Pierre Duriot : Il n’y a pas danger "que" dans les familles monoparentales et considérer spécifiquement "les dangers des familles monoparentales" alors que certaines fonctionnent aussi bien que des familles classiques serait quelque chose de parfaitement erroné. La culpabilité des parents en cas d’échec éducatif touche également les familles ordinaires. On doit déculpabiliser globalement le fait d’être en difficulté avec son ou ses enfants de manière à ce que rencontrer un professionnel de l’enfance ne soit pas plus honteux que d’aller chez son médecin de famille.
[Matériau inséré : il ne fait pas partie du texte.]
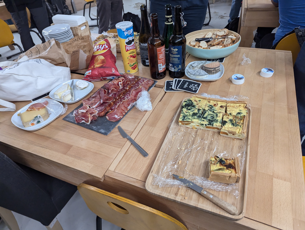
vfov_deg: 56.9
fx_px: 212
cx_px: 152
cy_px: 115
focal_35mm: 24
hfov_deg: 71.5
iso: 549
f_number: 1.85
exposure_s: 1/140
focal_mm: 6.81
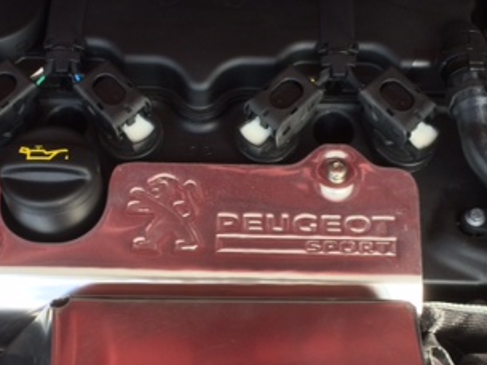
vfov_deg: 23.2
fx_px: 887
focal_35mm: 63
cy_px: 244
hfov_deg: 30.7
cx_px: 217
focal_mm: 4.12
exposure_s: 1/60
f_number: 2.2
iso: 40
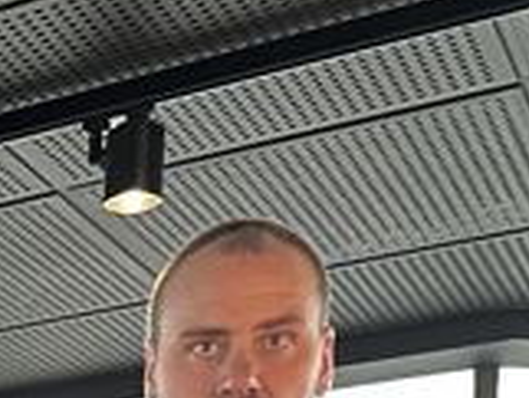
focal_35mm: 117
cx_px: -568
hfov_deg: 13.9
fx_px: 1789
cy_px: 921
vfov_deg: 10.9
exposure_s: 1/23
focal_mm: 6.86
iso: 2000
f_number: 1.78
Il faut se souvenir que les processus d’aide ne peuvent se mettre en place correctement qu’à la demande des familles et avec leur collaboration, dans la confiance et la confidentialité et ne pas être imposés ou décrétés.

Quelles solutions pourrions-nous imaginer pour cela (assistance scolaire supplémentaire, modèle masculin ou féminin de substitution, autre adulte référent, statut juridique pour un oncle ou une tante…) ?  
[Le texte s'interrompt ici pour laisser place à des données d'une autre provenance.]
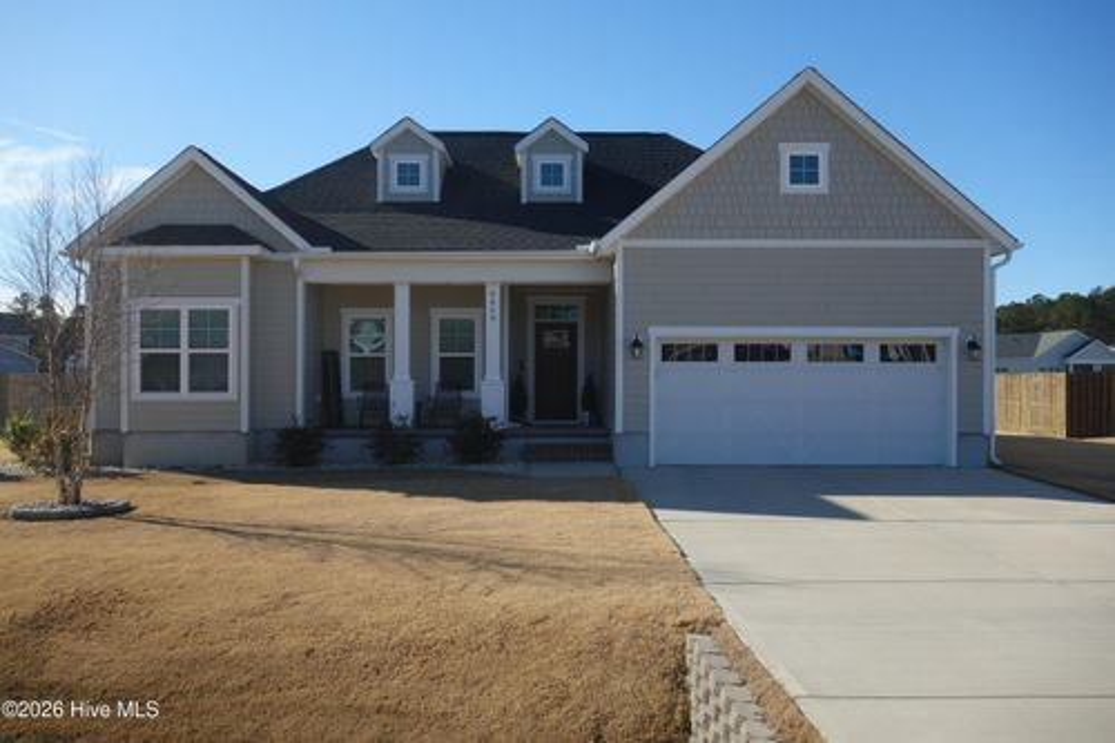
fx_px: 1053
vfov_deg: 38.9
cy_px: 372
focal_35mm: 34
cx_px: 558
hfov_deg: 55.8
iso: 125
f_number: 5.6
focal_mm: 12.48
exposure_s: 1/500
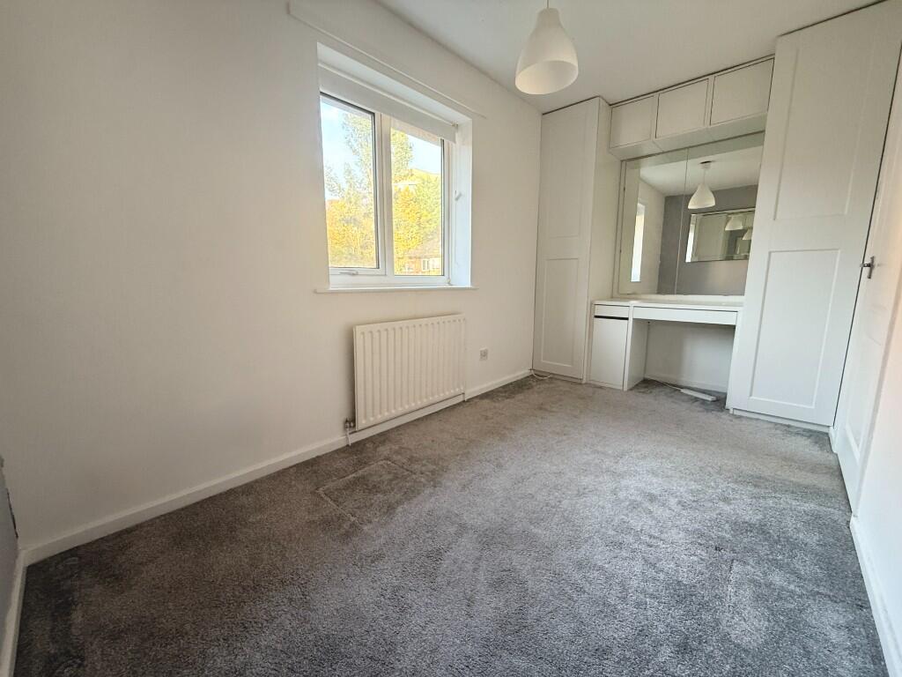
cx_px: 451
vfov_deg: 85.7
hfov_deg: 102.1
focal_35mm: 14
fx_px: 365
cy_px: 338
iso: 200
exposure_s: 1/30
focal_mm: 2.22
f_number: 2.2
Gérard Neyrand : Dans notre livre avec Patricia Rossi, Monoparentalité précaire et femme sujet (érès, 2007), nous avons évoqués des préconisations, le problème est qu’elles sont peu suivies. Nous avions notamment proposé que des lieux de garde avec des horaires atypiques soient créés. Souvent les mères célibataires qui travaillent ont des horaires décalés et le système social devrait donc pouvoir s’adapter. D’autres mesures renvoient à la possibilité que certaines personnes puissent se substituer et intervenir comme complément dans l’éducation. Cette solution est très peu mise en œuvre. Néanmoins, il existe un développement du parrainage. C’est la possibilité pour un bénévole de participer à l’éducation d’un enfant sur le modèle du parrainage pour soulager les personnes qui élèvent seules leurs enfants.
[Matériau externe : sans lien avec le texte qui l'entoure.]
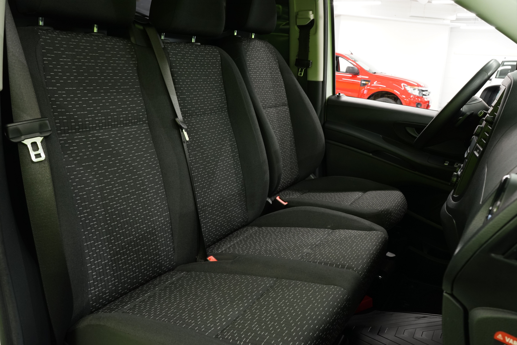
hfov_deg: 60.3
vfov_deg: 42.3
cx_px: 258
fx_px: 445
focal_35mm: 31
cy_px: 172
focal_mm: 31
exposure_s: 1/5
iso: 800
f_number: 10
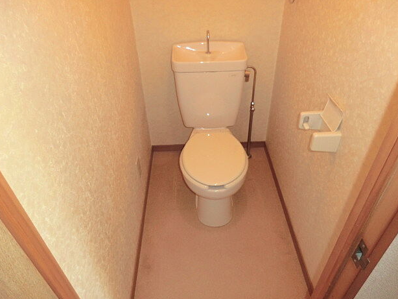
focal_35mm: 25
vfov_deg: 54.9
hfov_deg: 69.4
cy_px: 150
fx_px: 288
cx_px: 204
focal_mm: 4.3
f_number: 3.2
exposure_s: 1/30
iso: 400
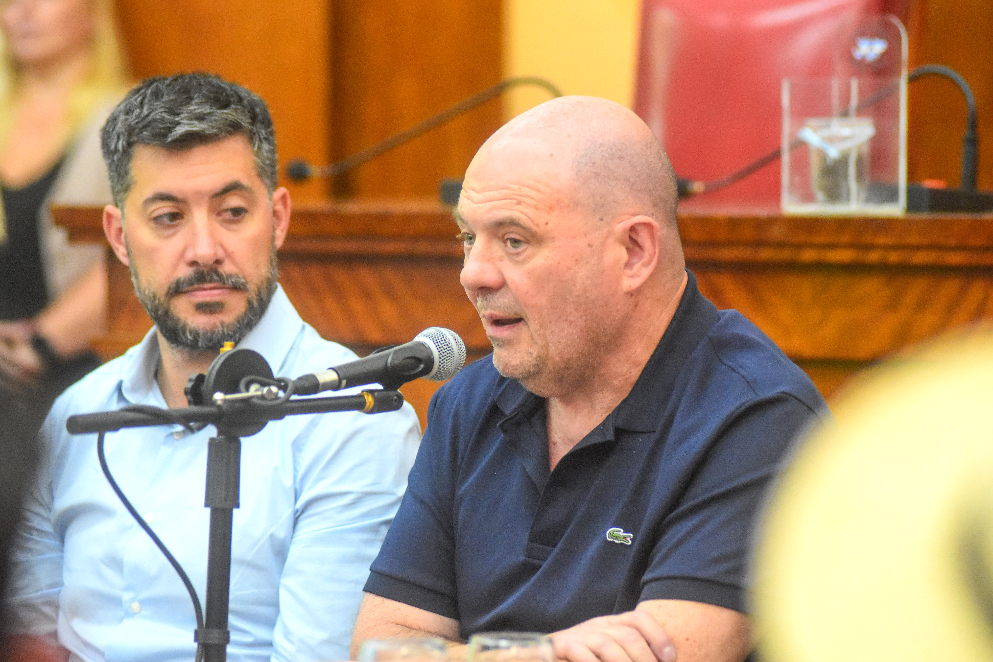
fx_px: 5999
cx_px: 496
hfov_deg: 9.5
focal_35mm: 218
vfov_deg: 6.3
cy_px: 331
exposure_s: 1/500
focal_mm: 145
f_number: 3.5
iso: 5000
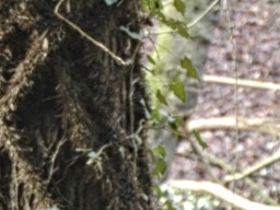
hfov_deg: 7.0
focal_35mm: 283
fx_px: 2289
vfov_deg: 5.2
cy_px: 222
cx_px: 100
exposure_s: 1/20
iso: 200
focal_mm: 31
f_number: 4
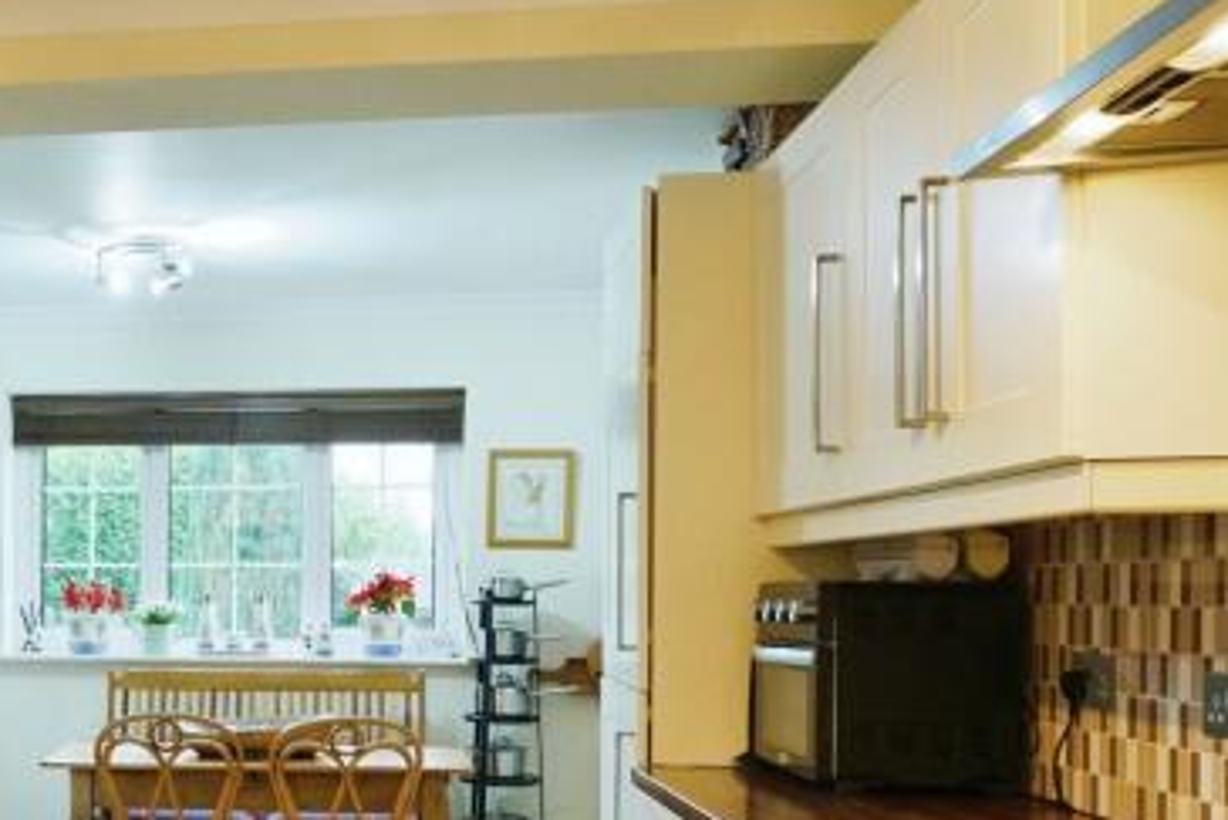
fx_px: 1536
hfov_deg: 40.4
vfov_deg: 29.6
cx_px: 128
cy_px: 582
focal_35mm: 45
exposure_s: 1/50
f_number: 7.1
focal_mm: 16
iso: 2000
Pierre Duriot : "Quelles solutions" au pluriel sont effectivement les mots qui conviennent si j’en reviens à la multiplicité des cas de figures qui se cachent derrière la "famille monoparentale". Ce ne peut être que du cas par cas. Il faut faire ce qu’on appelle une anamnèse, dresser un historique et un constat, famille par famille et trouver des solutions avec des professionnels ou des membres des familles pouvant remplir des rôles éducatifs auprès des enfants. Parents, psychologues, enseignants, grands-parents, oncles et tantes, moniteurs de sport ou municipaux, maîtres d’internat, surveillants… peuvent trouver une place dans un dispositif d’aide. Plus largement et institutionnellement, il y aurait nécessité d’un rééquilibrage des sexes des personnels dans les milieux professionnels de la petite enfance : les crèches, les centres de loisirs, l’école… où les femmes représentent 90% des présences adultes. Mais cela non plus ne peut pas se décréter. Ce serait pourtant une composante importante dans les solutions à mettre en œuvre en matière de politique familiale et éducative. Enfin, d’un point de vue macro-social on sait que les situations de crise économique, de guerre, de précarité, favorisent la multiplication des cas de monoparentalité. Ces nouvelles familles ne sont donc pas un effet de mode mais la résultante d’une situation globale, les solutions à mettre en œuvre sont donc également largement globales.